Kalender Hijriah 1946 H — Panduan Lengkap 25092510 Masehi

Tahun 1946 H adalah tahun ke-1946 dalam penanggalan Islam yang dimulai sejak Hijrah Rasulullah SAW. Dalam kalender Masehi, tahun Hijriah 1946 H berlangsung antara tahun 2509 dan 2510. Sebagai kalender lunar, tahun 1946 H memiliki 355 hari — termasuk kategori tahun kabisat dalam sistem Hijriah, yang terbagi dalam 12 bulan dengan panjang 29 atau 30 hari setiap bulannya.

Sebagai bagian dari sejarah panjang peradaban Islam, setiap tahun Hijriah membawa rekam jejak perjuangan umat Muslim sejak zaman Nabi Muhammad SAW. Tahun 1946 H menjadi salah satu momen bagi kita untuk merenungi perjalanan panjang tersebut sambil terus meningkatkan kualitas ibadah dan pengabdian kepada Allah SWT.

Tahun 1946 H adalah tahun kabisat Hijriah (355 hari)

Perlu diketahui bahwa tanggal-tanggal yang tercantum dalam kalender 1946 H ini merupakan hasil konversi otomatis berdasarkan algoritma astronomi.

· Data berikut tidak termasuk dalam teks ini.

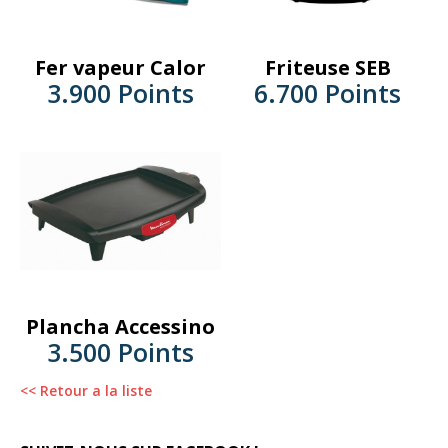
Fer vapeur Calor
Friteuse SEB
3.900 Points
6.700 Points
Plancha Accessino
3.500 Points
<< Retour a la liste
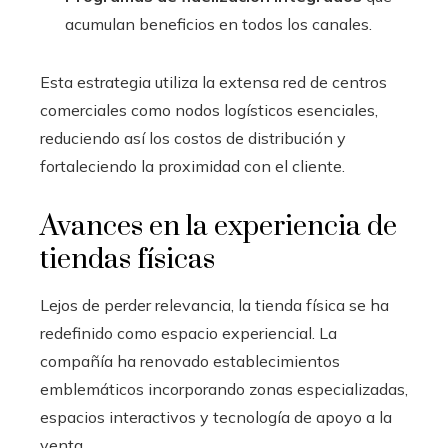
acumulan beneficios en todos los canales.
Esta estrategia utiliza la extensa red de centros
comerciales como nodos logísticos esenciales,
reduciendo así los costos de distribución y
fortaleciendo la proximidad con el cliente.
Avances en la experiencia de
tiendas físicas
Lejos de perder relevancia, la tienda física se ha
redefinido como espacio experiencial. La
compañía ha renovado establecimientos
emblemáticos incorporando zonas especializadas,
espacios interactivos y tecnología de apoyo a la
venta.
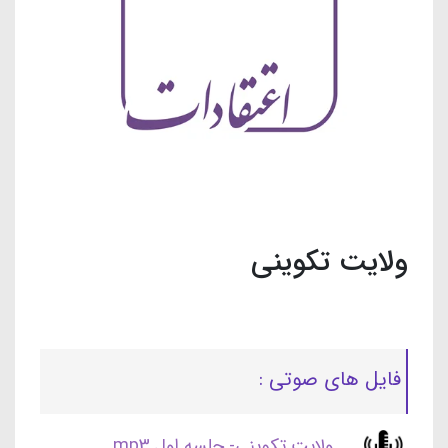
ولایت تکوینی
فایل های صوتی :
ولایت تکوینی- جلسه اول.mp3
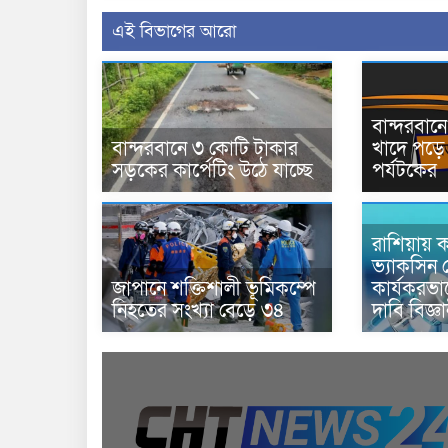
এই বিভাগের আরো
বান্দরবা
বান্দরবানে ৩ কোটি টাকার
খাদে পড়ে 
সড়কের কার্পেটিং উঠে যাচ্ছে
পর্যটকের
রাশিয়ায় ক
ভ্যাকসিন 
জাপানে শক্তিশালী ভূমিকম্পে
কার্যকরভ
নিহতের সংখ্যা বেড়ে ৩৪
দাবি বিজ্ঞ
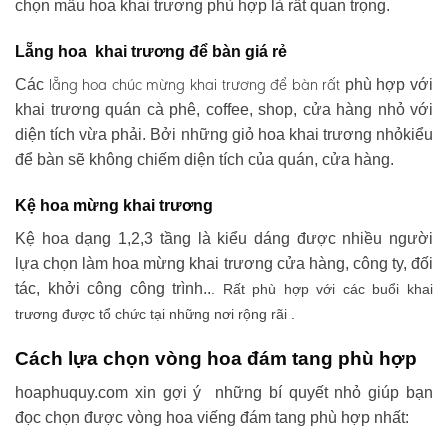
chọn mẫu hoa khai trương phù hợp là rất quan trọng.
Lẵng hoa khai trương để bàn giá rẻ
lẵng hoa chúc mừng khai trương
để bàn rất
Các
phù hợp với
khai trương quán cà phê, coffee, shop, cửa hàng nhỏ với
diện tích vừa phải. Bởi những giỏ hoa khai trương nhỏkiểu
để bàn sẽ không chiếm diện tích của quán, cửa hàng.
Kệ hoa mừng khai trương
Kệ hoa dạng 1,2,3 tầng là kiểu dáng được nhiều người
lựa chọn làm hoa mừng khai trương cửa hàng, công ty, đối
tác, khởi công công trình..
. Rất phù hợp với các buổi khai
trương được tổ chức tại những nơi rộng rãi .
Cách lựa chọn vòng hoa đám tang phù hợp
hoaphuquy.com xin gợi ý những bí quyết nhỏ giúp bạn
đọc chọn được vòng hoa viếng đám tang phù hợp nhất:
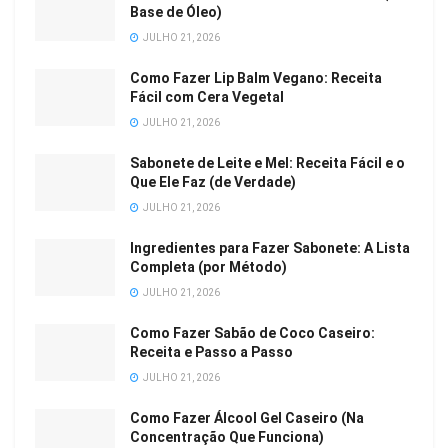
Base de Óleo)
JULHO 21, 2026
Como Fazer Lip Balm Vegano: Receita
Fácil com Cera Vegetal
JULHO 21, 2026
Sabonete de Leite e Mel: Receita Fácil e o
Que Ele Faz (de Verdade)
JULHO 21, 2026
Ingredientes para Fazer Sabonete: A Lista
Completa (por Método)
JULHO 21, 2026
Como Fazer Sabão de Coco Caseiro:
Receita e Passo a Passo
JULHO 21, 2026
Como Fazer Álcool Gel Caseiro (Na
Concentração Que Funciona)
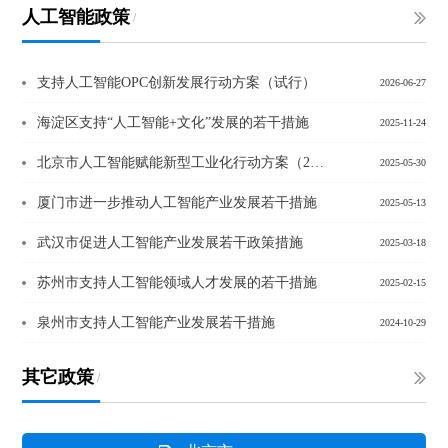
人工智能政策
/
支持人工智能OPC创新发展行动方案（试行）
2026-06-27
海淀区支持“人工智能+文化”发展的若干措施
2025-11-24
北京市人工智能赋能新型工业化行动方案（2025年）
2025-05-30
厦门市进一步推动人工智能产业发展若干措施
2025-05-13
武汉市促进人工智能产业发展若干政策措施
2025-03-18
苏州市支持人工智能领域人才发展的若干措施
2025-02-15
泉州市支持人工智能产业发展若干措施
2024-10-29
其它政策
/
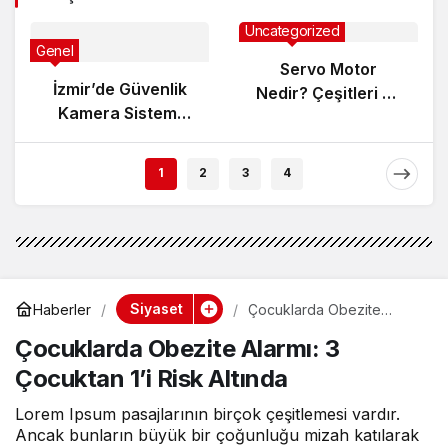
Uncategorized
Genel
Servo Motor
İzmir’de Güvenlik
Nedir? Çeşitleri ve
Kamera Sistemi
Çalışma Prensibi
Kurarken Nelere
Dikkat Edilmeli?
1
2
3
4
Siyaset
Haberler
Çocuklarda Obezite
Alarmı: 3 Çocuktan 1’i Risk
Çocuklarda Obezite Alarmı: 3
Altında
Çocuktan 1’i Risk Altında
Lorem Ipsum pasajlarının birçok çeşitlemesi vardır.
Ancak bunların büyük bir çoğunluğu mizah katılarak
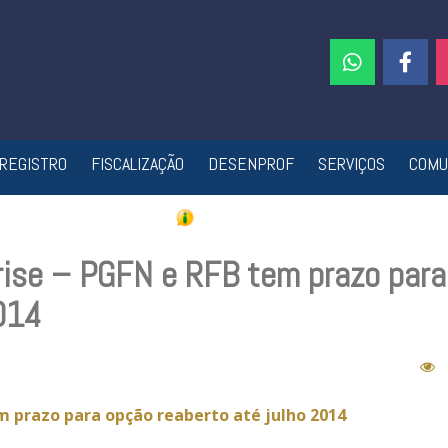
REGISTRO
FISCALIZAÇÃO
DESENPROF
SERVIÇOS
COMU
rise – PGFN e RFB tem prazo para
014
em prazo para opção reaberto até julho 2014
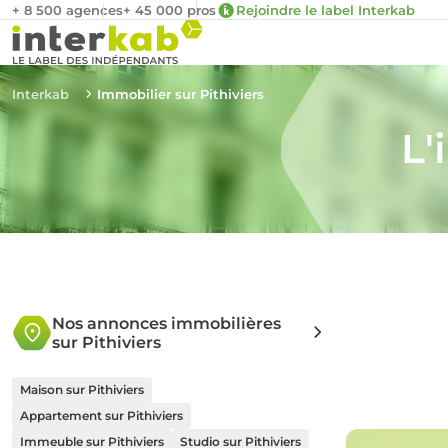
+ 8 500 agences
+ 45 000 pros
Rejoindre le label Interkab
Interkab
Immobilier sur Pithiviers
L'
Nos annonces immobilières
sur Pithiviers
Maison sur Pithiviers
Appartement sur Pithiviers
Immeuble sur Pithiviers
Studio sur Pithiviers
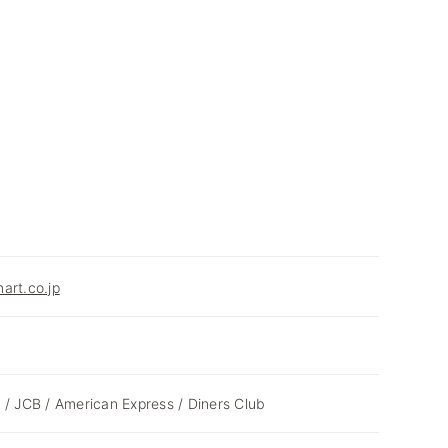
art.co.jp
 / JCB / American Express / Diners Club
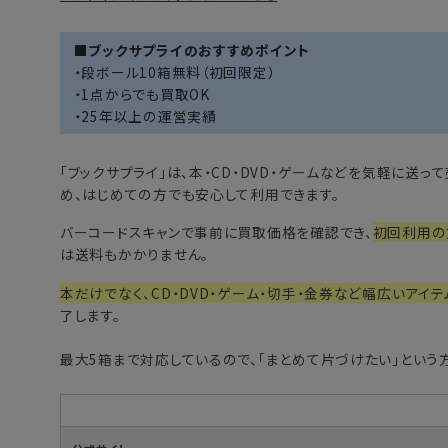
■ブックサプライのおすすめポイント
・段ボール10箱無料（初回限定）
・1点からでも買取OK
・25年以上の運営実績
「
ブックサプライ
」は、本・CD・DVD・ゲームなどを気軽に送
め、はじめての方でも安心して利用できます。
バーコードスキャンで事前に買取価格を確認でき、
初回利用の
は送料もかかりません。
本だけでなく、CD・DVD・ゲーム・切手・金券など幅広いアイテ
了します。
最大5箱まで対応しているので、「まとめて片づけたい」という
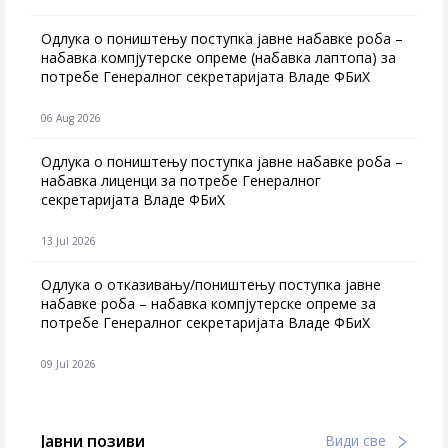
Одлука о поништењу поступка јавне набавке роба –
набавка компјутерске опреме (набавка лаптопа) за
потребе Генералног секретаријата Владе ФБиХ
06 Aug 2026
Одлука о поништењу поступка јавне набавке роба –
набавка лиценци за потребе Генералног
секретаријата Владе ФБиХ
13 Jul 2026
Одлука о отказивању/поништењу поступка јавне
набавке роба – набавка компјутерске опреме за
потребе Генералног секретаријата Владе ФБиХ
09 Jul 2026
Јавни позиви
Види све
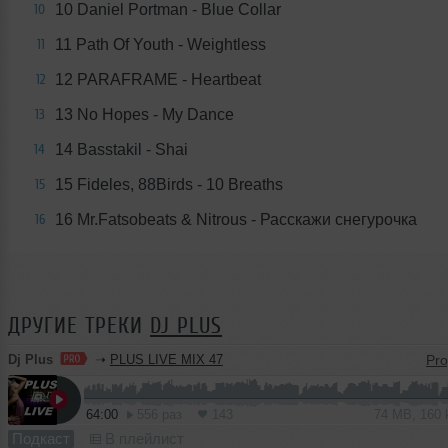
10 Daniel Portman - Blue Collar
10
11 Path Of Youth - Weightless
11
12 PARAFRAME - Heartbeat
12
13 No Hopes - My Dance
13
14 Basstakil - Shai
14
15 Fideles, 88Birds - 10 Breaths
15
16 Mr.Fatsobeats & Nitrous - Расскажи снегурочка
16
ДРУГИЕ ТРЕКИ
DJ PLUS
Dj Plus
➝
PLUS LIVE MIX 47
64:00
556 раз
143
74 MB, 160
Подкаст
В плейлист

Penentuan awal bulan secara resmi untuk keperluan ibadah di Indonesia tetap mengacu pada pengumuman Kementerian Agama setelah sidang isbat.

Pertanyaan Umum tentang Kalender Hijriah 1946 H

Apakah tahun 1946 H termasuk tahun kabisat Hijriah?

Ya, tahun 1946 H adalah tahun kabisat Hijriah yang memiliki 355 hari. Tahun kabisat terjadi 11 kali dalam siklus 30 tahun Hijriah, yaitu pada tahun ke-2, 5, 7, 10, 13, 15, 18, 21, 24, 26, dan 29 dari setiap siklus.

Apa itu kalender lunar dan bagaimana pengaruhnya pada tahun 1946 H?

Kalender lunar (Qamariyah) seperti Hijriah didasarkan pada siklus bulan mengelilingi bumi (~29,5 hari per bulan). Dampaknya, tahun 1946 H berlangsung dari sekitar pertengahan tahun 2509 hingga pertengahan tahun 2510 Masehi, dan semua hari besar Islam bergeser ~11 hari lebih awal setiap tahun Masehi.

Kapan Isra Mi'raj dan Nisfu Sya'ban di tahun 1946 H?

Berdasarkan hisab, Isra Mi'raj (27 Rajab 1946 H) diperkirakan jatuh pada 2 Maret 1001 Masehi, sementara Nisfu Sya'ban (15 Sya'ban 1946 H) diperkirakan pada 2 Maret 1001 Masehi. Keduanya adalah momen spiritual penting bagi umat Islam.

Apa perbedaan metode hisab dan rukyat dalam kalender 1946 H?

Hisab adalah perhitungan matematis/astronomis untuk memprediksi posisi bulan secara akurat — seperti yang digunakan KalenderMuslim.com. Rukyat adalah pengamatan langsung hilal dengan mata atau teleskop. Di Indonesia, Kementerian Agama menggabungkan keduanya melalui sidang isbat untuk penetapan resmi hari-hari besar di tahun 1946 H.

Di mana bisa cek tanggal Hijriah 1946 H secara akurat?

KalenderMuslim.com menyediakan konversi tanggal Hijriah 1946 H yang akurat menggunakan algoritma astronomi. Tersedia juga fitur kalender bulanan untuk setiap bulan di tahun 1946 H, konverter tanggal dua arah (Masehi↔Hijriah), dan tampilan tanggal Hijriah hari ini secara real-time.